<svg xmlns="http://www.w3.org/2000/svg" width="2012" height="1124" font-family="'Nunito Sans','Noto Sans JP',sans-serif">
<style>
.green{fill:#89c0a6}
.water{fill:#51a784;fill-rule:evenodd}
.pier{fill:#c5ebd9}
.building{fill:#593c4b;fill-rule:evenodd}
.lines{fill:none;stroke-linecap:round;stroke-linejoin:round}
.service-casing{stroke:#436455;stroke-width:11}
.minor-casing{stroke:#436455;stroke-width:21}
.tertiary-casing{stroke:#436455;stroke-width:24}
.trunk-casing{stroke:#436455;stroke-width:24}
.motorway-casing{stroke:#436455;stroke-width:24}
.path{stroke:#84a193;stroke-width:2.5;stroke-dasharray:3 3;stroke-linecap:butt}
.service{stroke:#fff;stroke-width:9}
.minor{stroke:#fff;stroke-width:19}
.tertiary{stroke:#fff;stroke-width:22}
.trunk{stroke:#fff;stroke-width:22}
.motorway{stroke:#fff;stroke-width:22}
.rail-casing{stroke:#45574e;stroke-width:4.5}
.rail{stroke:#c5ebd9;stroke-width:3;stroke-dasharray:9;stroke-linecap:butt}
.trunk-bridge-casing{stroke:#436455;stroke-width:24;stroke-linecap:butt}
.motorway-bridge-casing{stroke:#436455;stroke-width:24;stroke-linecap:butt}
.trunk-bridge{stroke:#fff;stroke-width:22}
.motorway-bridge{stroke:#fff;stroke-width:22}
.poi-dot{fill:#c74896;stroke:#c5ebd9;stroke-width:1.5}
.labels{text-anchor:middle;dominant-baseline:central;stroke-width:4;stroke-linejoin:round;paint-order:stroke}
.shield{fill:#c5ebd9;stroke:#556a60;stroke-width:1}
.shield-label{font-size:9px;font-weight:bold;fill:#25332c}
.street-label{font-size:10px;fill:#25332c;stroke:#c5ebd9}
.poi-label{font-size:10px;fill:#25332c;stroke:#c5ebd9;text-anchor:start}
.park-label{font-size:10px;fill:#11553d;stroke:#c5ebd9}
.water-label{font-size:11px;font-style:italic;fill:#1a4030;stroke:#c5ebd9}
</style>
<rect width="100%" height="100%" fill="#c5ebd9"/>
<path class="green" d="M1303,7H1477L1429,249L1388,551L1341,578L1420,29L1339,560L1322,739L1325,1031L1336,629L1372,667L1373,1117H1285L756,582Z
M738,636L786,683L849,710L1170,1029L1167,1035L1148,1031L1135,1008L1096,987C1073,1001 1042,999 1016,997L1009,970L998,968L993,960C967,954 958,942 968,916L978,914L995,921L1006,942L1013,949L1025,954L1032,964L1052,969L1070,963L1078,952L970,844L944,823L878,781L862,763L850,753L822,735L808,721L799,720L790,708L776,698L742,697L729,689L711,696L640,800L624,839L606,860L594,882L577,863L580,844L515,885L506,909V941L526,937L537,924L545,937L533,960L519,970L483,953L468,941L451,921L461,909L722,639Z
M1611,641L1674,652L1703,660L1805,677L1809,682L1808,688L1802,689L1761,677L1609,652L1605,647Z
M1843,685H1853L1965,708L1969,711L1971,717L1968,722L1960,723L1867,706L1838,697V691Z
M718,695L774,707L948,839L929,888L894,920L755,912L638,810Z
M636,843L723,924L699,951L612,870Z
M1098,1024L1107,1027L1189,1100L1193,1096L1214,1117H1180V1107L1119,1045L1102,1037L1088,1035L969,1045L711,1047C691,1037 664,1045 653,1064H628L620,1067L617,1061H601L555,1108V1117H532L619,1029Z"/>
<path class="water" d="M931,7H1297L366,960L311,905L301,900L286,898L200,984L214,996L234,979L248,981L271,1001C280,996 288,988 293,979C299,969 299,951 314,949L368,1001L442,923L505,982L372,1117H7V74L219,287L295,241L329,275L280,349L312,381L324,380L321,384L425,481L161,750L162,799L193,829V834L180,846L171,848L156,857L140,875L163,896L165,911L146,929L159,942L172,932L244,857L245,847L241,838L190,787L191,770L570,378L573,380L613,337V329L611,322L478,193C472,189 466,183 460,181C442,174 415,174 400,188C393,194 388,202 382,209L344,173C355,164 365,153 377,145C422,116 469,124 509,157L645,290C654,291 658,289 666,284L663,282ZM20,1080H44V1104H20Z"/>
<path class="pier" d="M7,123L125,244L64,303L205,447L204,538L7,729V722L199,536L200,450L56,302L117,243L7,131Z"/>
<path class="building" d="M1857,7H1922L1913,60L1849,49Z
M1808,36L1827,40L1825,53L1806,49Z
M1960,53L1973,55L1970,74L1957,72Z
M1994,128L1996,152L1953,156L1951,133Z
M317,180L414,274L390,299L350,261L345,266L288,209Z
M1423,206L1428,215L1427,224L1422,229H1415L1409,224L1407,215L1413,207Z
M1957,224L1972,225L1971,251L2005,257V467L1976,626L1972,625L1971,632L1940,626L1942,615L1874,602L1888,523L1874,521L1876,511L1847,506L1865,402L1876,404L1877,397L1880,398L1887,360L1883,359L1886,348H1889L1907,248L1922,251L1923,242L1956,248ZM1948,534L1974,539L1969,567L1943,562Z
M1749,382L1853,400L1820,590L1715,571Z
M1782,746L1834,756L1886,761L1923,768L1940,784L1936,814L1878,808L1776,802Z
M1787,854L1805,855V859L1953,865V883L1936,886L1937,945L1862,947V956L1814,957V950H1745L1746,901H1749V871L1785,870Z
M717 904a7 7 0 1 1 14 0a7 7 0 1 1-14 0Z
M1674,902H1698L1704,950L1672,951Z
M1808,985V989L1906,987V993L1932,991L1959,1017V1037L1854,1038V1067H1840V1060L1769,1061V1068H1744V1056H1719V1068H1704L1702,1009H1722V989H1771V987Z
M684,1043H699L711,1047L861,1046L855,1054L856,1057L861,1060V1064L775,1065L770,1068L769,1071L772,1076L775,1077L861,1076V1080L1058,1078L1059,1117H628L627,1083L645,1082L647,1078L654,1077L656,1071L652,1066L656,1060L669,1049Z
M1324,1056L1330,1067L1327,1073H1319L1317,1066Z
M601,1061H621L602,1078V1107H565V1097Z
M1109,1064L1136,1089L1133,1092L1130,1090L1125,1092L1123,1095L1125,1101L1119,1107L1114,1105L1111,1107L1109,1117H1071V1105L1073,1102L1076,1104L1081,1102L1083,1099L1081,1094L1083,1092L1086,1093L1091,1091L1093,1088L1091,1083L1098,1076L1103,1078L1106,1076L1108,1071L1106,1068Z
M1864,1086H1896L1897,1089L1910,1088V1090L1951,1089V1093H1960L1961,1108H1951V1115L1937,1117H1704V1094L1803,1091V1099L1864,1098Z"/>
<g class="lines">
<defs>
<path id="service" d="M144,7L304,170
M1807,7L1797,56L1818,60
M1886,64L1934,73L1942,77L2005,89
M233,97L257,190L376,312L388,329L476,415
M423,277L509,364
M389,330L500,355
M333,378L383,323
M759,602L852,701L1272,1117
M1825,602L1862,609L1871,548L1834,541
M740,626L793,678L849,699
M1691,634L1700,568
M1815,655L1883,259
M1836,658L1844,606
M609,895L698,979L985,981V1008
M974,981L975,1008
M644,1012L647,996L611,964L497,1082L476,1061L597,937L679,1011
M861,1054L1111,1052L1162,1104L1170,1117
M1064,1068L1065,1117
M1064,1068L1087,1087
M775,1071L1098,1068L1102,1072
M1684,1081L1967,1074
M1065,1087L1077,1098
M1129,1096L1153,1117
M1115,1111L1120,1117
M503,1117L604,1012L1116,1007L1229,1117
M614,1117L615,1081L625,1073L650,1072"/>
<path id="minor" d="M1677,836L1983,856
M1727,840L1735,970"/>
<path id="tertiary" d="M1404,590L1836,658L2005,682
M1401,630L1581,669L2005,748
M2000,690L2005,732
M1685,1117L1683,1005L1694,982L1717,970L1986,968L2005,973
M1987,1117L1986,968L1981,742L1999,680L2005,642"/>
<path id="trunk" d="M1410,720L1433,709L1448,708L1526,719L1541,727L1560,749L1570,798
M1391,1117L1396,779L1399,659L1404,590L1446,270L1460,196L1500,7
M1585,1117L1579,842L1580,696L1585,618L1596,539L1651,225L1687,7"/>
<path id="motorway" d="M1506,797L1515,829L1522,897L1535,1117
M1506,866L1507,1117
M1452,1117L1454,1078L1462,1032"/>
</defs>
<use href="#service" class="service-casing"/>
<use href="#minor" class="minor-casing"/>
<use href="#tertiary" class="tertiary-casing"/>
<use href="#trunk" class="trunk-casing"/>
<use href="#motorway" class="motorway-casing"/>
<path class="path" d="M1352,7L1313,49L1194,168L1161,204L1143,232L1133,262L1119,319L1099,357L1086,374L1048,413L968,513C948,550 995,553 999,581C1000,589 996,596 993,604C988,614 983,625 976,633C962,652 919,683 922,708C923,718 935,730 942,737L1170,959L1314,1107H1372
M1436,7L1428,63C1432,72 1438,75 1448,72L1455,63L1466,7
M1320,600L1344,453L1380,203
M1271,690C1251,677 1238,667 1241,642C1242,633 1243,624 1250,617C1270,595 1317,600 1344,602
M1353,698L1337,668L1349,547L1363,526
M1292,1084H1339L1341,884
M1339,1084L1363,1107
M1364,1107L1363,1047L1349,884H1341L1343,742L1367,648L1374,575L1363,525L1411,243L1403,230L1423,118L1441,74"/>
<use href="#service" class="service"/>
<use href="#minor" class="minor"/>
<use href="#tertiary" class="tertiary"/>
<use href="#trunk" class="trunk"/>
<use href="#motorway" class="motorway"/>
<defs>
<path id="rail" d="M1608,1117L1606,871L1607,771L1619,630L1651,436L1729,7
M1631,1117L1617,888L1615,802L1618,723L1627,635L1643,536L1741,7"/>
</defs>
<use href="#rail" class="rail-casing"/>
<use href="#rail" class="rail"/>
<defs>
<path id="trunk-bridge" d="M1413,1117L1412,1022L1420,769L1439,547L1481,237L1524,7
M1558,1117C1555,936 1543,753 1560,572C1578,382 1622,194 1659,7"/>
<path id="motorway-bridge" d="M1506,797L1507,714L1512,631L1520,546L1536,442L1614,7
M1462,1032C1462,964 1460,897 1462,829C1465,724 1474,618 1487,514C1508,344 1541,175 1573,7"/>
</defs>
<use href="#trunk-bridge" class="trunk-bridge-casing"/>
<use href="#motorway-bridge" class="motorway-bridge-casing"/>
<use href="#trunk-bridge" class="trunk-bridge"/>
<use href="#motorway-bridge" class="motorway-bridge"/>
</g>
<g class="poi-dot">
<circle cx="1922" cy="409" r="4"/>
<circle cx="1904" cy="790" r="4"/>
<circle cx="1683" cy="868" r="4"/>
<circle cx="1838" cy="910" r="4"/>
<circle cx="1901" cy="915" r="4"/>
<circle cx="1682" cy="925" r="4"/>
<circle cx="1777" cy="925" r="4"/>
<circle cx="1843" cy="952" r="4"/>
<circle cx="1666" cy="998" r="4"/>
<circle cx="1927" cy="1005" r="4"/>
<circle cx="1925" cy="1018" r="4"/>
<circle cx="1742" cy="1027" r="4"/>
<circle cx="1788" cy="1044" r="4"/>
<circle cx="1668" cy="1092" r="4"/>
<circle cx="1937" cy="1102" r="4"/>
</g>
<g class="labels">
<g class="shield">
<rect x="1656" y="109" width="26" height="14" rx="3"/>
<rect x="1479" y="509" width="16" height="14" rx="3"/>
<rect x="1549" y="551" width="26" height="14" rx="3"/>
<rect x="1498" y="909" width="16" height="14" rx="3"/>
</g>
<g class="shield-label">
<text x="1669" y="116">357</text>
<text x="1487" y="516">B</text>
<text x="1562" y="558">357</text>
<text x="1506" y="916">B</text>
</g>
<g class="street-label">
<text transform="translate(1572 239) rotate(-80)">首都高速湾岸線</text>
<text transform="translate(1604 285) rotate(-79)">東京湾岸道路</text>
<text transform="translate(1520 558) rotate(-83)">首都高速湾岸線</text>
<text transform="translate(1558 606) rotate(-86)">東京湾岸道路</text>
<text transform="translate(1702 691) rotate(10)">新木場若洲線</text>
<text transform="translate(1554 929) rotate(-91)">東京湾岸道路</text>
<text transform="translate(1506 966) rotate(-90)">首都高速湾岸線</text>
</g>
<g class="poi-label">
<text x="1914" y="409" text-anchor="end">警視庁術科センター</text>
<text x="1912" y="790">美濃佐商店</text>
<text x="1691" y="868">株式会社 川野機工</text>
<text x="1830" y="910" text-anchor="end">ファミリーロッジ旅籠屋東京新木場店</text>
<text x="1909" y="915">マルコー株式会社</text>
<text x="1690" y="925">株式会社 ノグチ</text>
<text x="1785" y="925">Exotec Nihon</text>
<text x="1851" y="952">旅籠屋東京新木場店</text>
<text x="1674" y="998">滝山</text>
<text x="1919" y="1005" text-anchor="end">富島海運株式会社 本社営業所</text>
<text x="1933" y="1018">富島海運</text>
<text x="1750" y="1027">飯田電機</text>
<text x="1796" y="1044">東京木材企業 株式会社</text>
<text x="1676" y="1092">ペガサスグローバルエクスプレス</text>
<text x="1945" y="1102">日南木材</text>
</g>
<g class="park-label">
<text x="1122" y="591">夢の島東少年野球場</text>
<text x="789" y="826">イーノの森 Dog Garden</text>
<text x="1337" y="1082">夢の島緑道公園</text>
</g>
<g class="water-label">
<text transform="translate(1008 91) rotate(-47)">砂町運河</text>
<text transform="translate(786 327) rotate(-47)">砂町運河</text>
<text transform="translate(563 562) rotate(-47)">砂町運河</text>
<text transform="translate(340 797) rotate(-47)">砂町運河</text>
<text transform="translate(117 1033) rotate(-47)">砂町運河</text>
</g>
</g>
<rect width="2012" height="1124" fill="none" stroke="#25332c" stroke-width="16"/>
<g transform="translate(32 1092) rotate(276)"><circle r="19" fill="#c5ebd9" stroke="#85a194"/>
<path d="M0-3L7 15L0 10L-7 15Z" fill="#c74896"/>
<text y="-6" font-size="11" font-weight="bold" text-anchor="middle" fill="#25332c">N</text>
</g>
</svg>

__TRY IT__. The answer is each line from the entries above in which the word "round" occurs.

__SOLUTION BELOW__.
.lines{fill:none;stroke-linecap:round;stroke-linejoin:round}
.labels{text-anchor:middle;dominant-baseline:central;stroke-width:4;stroke-linejoin:round;paint-order:stroke}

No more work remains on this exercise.